Restate, in full and unchanged, the entries that follow, but not their pictures.

Top of EXTRACTED INFORMATION

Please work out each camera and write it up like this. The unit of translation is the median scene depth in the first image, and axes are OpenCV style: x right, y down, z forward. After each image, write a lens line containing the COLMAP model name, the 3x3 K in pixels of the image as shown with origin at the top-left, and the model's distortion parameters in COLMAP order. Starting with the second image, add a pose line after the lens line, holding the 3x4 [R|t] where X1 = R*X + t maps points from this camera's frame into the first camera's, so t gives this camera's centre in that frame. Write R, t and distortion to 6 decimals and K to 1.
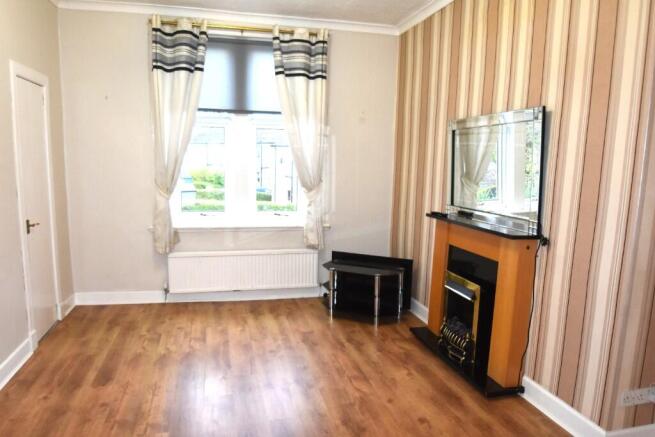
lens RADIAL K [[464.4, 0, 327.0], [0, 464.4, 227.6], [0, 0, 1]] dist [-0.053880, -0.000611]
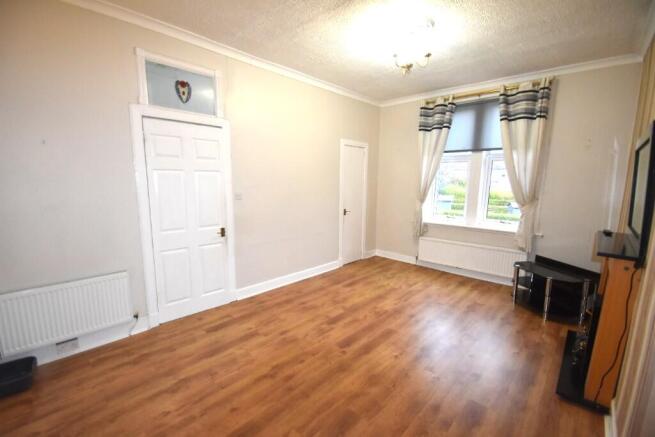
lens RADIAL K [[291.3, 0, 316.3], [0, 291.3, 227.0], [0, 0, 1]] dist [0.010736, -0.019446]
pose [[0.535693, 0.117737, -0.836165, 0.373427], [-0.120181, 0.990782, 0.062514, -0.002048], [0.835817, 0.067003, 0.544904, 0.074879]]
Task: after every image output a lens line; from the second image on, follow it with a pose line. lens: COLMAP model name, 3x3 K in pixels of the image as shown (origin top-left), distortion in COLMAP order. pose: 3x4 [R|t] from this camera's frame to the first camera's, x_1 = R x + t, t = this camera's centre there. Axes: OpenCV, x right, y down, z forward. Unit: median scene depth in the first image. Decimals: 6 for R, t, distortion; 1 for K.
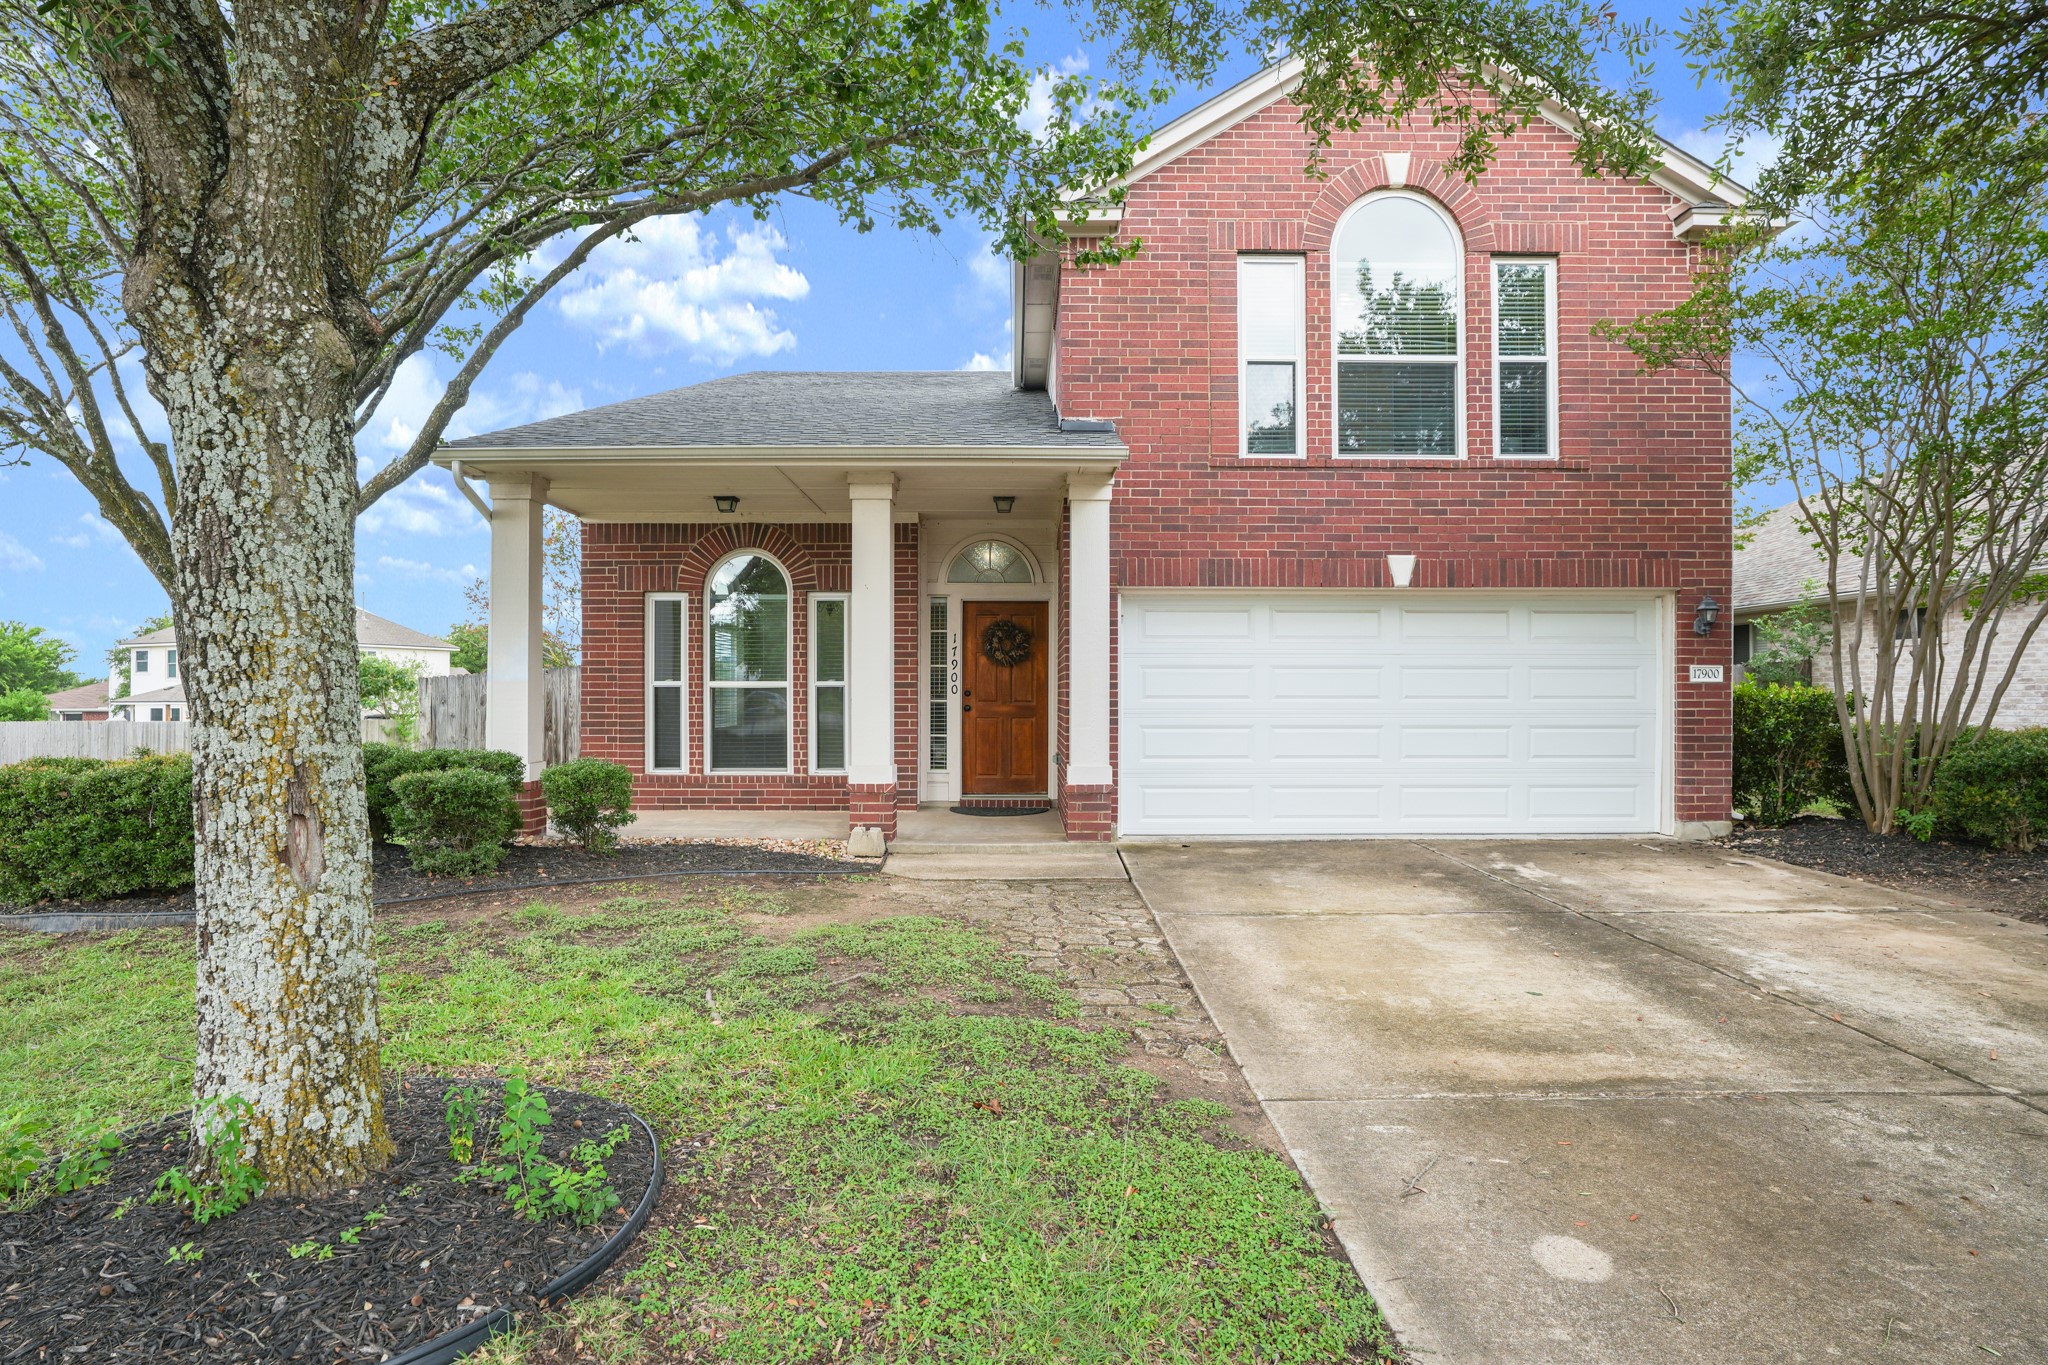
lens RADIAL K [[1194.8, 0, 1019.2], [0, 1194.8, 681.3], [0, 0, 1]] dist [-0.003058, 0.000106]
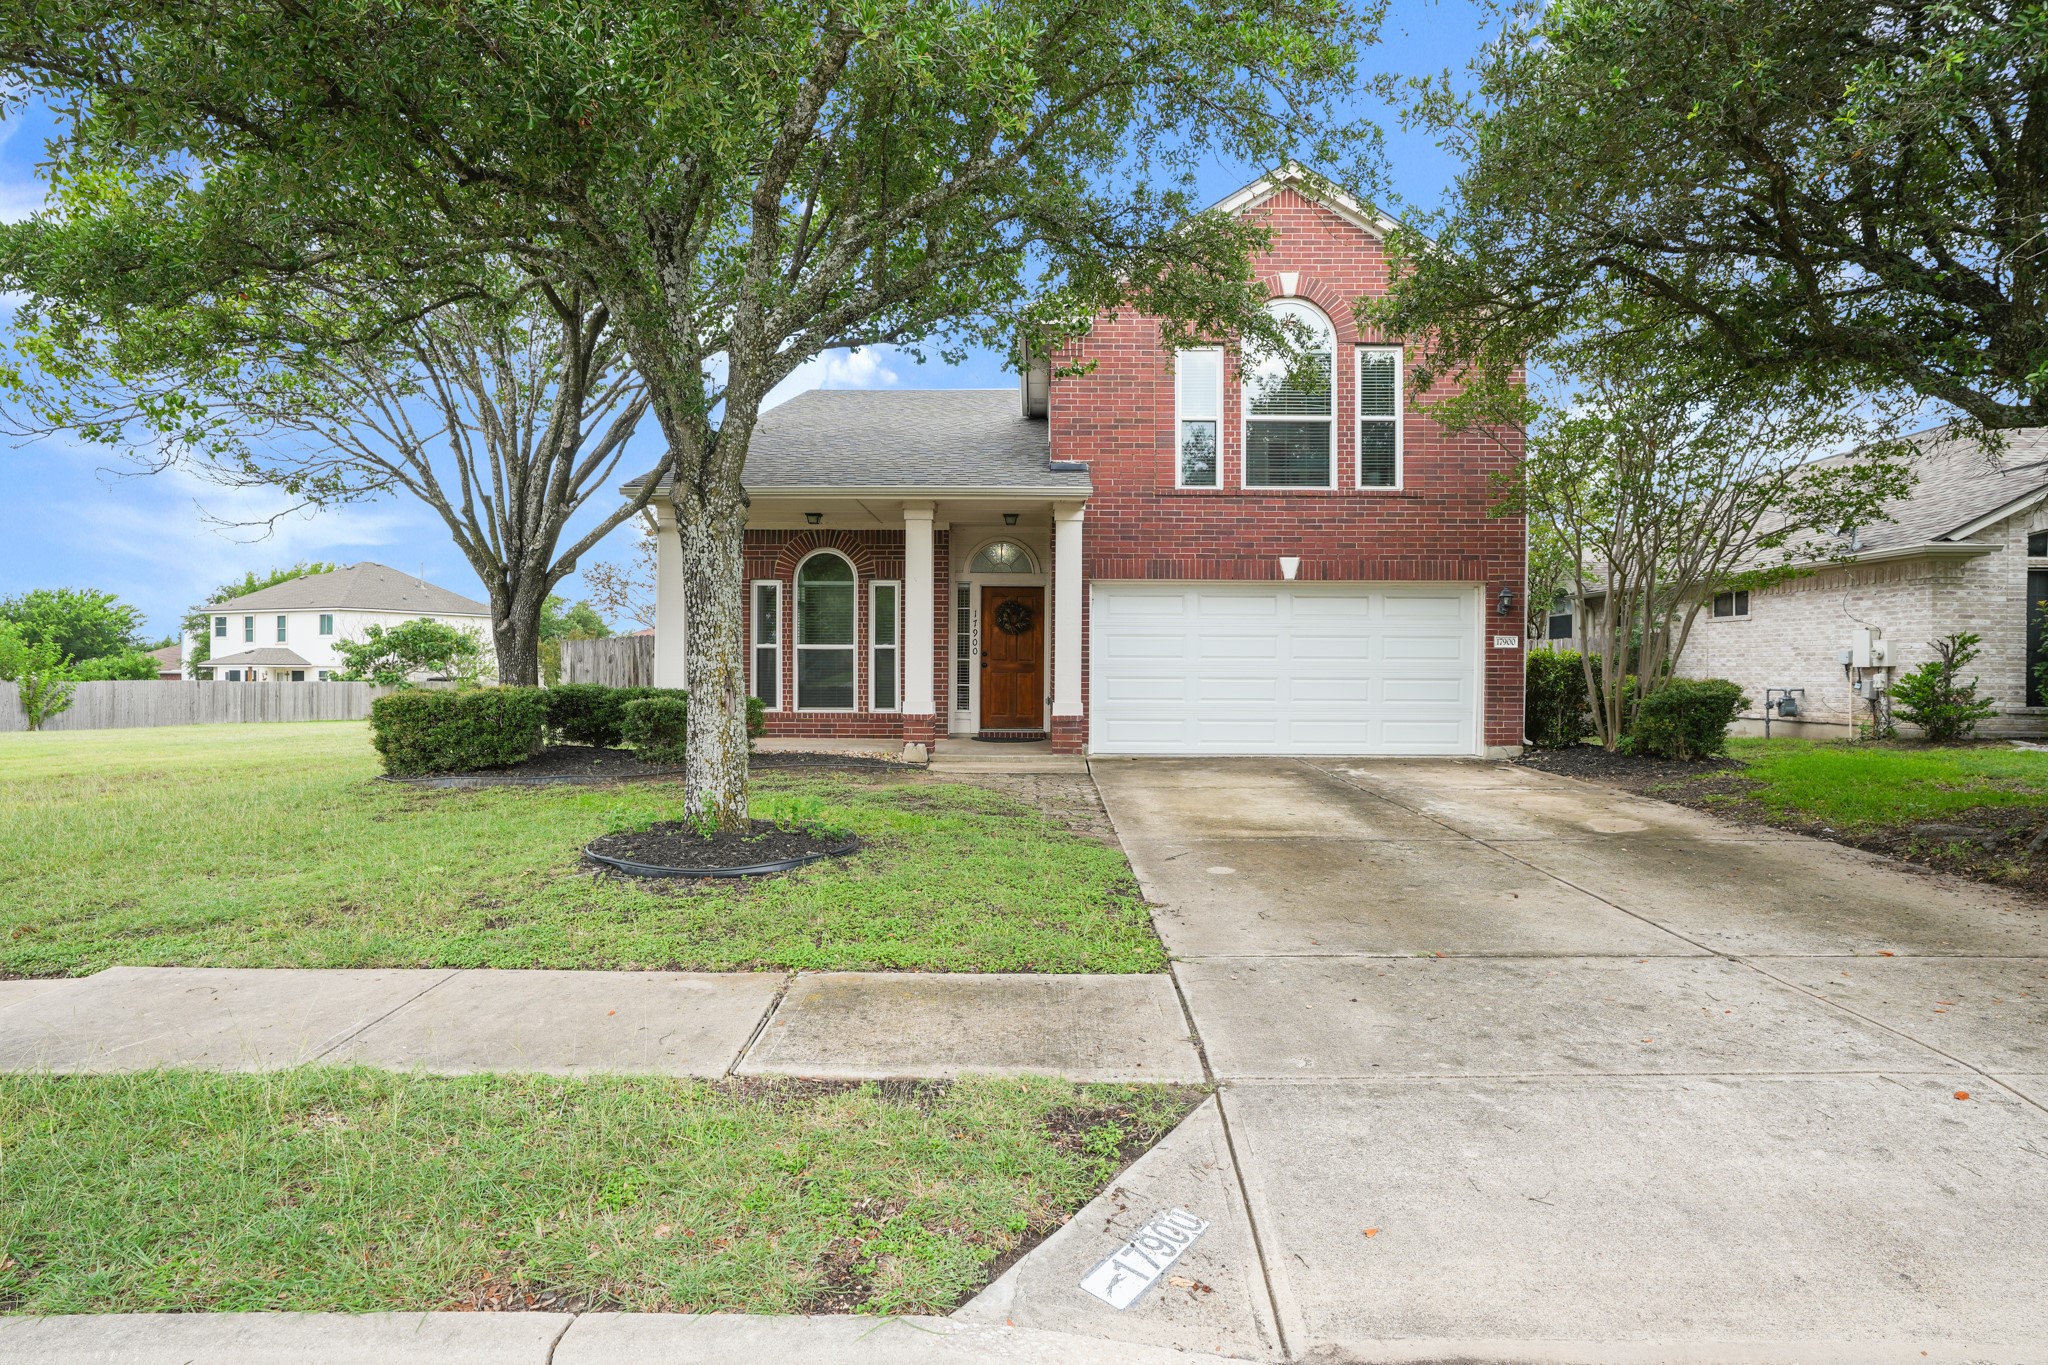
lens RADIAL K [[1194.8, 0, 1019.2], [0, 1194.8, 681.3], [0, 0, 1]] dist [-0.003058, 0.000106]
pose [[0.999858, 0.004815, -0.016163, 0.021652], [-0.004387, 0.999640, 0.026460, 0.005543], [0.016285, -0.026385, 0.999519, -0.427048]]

Bottom of EXTRACTED INFORMATION

SOLUTION
Please work out each camera and write it up like this. The unit of translation is the median scene depth in the first image, and axes are OpenCV style: x right, y down, z forward. After each image, write a lens line containing the COLMAP model name, the 3x3 K in pixels of the image as shown with origin at the top-left, and the model's distortion parameters in COLMAP order. Starting with the second image, add a pose line after the lens line, holding the 3x4 [R|t] where X1 = R*X + t maps points from this camera's frame into the first camera's, so t gives this camera's centre in that frame. Write R, t and distortion to 6 decimals and K to 1.
lens RADIAL K [[464.4, 0, 327.0], [0, 464.4, 227.6], [0, 0, 1]] dist [-0.053880, -0.000611]
lens RADIAL K [[291.3, 0, 316.3], [0, 291.3, 227.0], [0, 0, 1]] dist [0.010736, -0.019446]
pose [[0.535693, 0.117737, -0.836165, 0.373427], [-0.120181, 0.990782, 0.062514, -0.002048], [0.835817, 0.067003, 0.544904, 0.074879]]
Task: after every image output a lens line; from the second image on, follow it with a pose line. lens: COLMAP model name, 3x3 K in pixels of the image as shown (origin top-left), distortion in COLMAP order. pose: 3x4 [R|t] from this camera's frame to the first camera's, x_1 = R x + t, t = this camera's centre there. Axes: OpenCV, x right, y down, z forward. Unit: median scene depth in the first image. Decimals: 6 for R, t, distortion; 1 for K.
lens RADIAL K [[1194.8, 0, 1019.2], [0, 1194.8, 681.3], [0, 0, 1]] dist [-0.003058, 0.000106]
lens RADIAL K [[1194.8, 0, 1019.2], [0, 1194.8, 681.3], [0, 0, 1]] dist [-0.003058, 0.000106]
pose [[0.999858, 0.004815, -0.016163, 0.021652], [-0.004387, 0.999640, 0.026460, 0.005543], [0.016285, -0.026385, 0.999519, -0.427048]]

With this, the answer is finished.